Une visioconférence avec les têtes de liste LREM mardi
De figure providentielle des élections municipales à Paris au banc des accusés dans la crise du coronavirus, l'ancienne ministre de la Santé avait vécu six semaines en forme de descente aux enfers, dont elle a tenté de se sortir en avril en remettant la blouse à l'hôpital Percy, à Clamart (Hauts-de-Seine).
Plus encore que son score décevant, ce sont des confidences publiées par Le Monde au surlendemain du premier tour qui ont signé sa disgrâce. Elle disait avoir voulu "mettre fin à cette mascarade" des élections avant leur tenue en raison de l'épidémie qui s'annonçait, expression qu'elle a ensuite regrettée.
"Agnès Buzyn a mis la campagne entre parenthèses pour des raisons légitimes", temporise le patron de LREM et numéro deux sur les listes dans le XVIIe arrondissement, Stanislas Guerini, dont le nom circule pour récupérer la conduite des listes. Il s'est dit ce lundi convaincu qu'Agnès Buzyn était "déterminée" à porter le projet du parti au deuxième tour. "Nous sommes déterminés à porter ensemble un projet pour Paris", a-t-il affirmé sur Europe 1. LREM "se maintiendra pour ce deuxième tour, avec la même tête de liste", déclarait-il à l'AFP dès le 15 mai. "Elle dira le moment venu ses choix et sa vérité", avait-il ajouté.

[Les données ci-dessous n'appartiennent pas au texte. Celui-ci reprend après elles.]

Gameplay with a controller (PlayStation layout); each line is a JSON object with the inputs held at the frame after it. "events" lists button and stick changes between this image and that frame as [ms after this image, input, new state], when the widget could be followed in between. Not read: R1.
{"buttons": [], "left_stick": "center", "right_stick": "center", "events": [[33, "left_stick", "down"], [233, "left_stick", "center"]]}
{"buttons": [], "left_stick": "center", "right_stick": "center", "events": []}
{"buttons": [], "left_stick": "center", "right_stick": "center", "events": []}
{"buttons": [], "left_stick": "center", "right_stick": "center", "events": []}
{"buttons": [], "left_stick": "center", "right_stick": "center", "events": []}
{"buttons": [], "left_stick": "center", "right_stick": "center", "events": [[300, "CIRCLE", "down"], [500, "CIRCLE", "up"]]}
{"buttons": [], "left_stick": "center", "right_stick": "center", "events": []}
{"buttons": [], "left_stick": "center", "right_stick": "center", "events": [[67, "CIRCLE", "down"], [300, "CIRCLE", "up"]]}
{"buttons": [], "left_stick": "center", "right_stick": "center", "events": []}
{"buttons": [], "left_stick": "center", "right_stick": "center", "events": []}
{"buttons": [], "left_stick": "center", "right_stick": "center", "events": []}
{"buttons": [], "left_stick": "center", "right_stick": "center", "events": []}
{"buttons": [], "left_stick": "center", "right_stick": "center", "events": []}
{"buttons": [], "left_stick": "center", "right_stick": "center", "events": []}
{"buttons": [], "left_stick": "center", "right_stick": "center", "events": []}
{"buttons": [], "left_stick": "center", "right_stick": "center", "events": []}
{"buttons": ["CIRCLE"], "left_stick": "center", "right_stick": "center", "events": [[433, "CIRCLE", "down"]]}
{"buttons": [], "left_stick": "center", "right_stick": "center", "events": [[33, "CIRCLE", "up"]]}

LIRE AUSSI >> Municipales reportées : pas si simple d'être candidat deux fois
L'ancienne ministre de la Santé, remplacée à ce poste par Olivier Véran, pourrait sortir du silence à laquelle elle s'astreint dès mardi matin. Selon les informations de l'Opinion, elle doit en effet annoncer, au cours d'une visioconférence avec les têtes de liste LREM à Paris, qu'elle conduira bien les listes macronistes dans la capitale au second tour.
Agnès Buzyn, qui avait repris le flambeau de Benjamin Griveaux, mis sur la touche après la diffusion de vidéos intimes, pourra compter sur l'un des poids lourds du gouvernement, le ministre de l'Action et des Comptes publics Gérald Darmanin. Il a appelé dimanche son camp à se mobiliser derrière elle. "Il faut qu'on soutienne notre candidate, c'est une grande femme qui a quitté son ministère", a-t-il estimé lors de l'émission le grand Jury RTL-Le Figaro-LCI.
Comme le rappelle Le Monde, la campagne d'Agnès Buzyn pourrait toutefois être percutée de plein fouet par les commissions d'enquête parlementaires, qui commenceront leurs auditions sur la gestion de la crise due au coronavirus.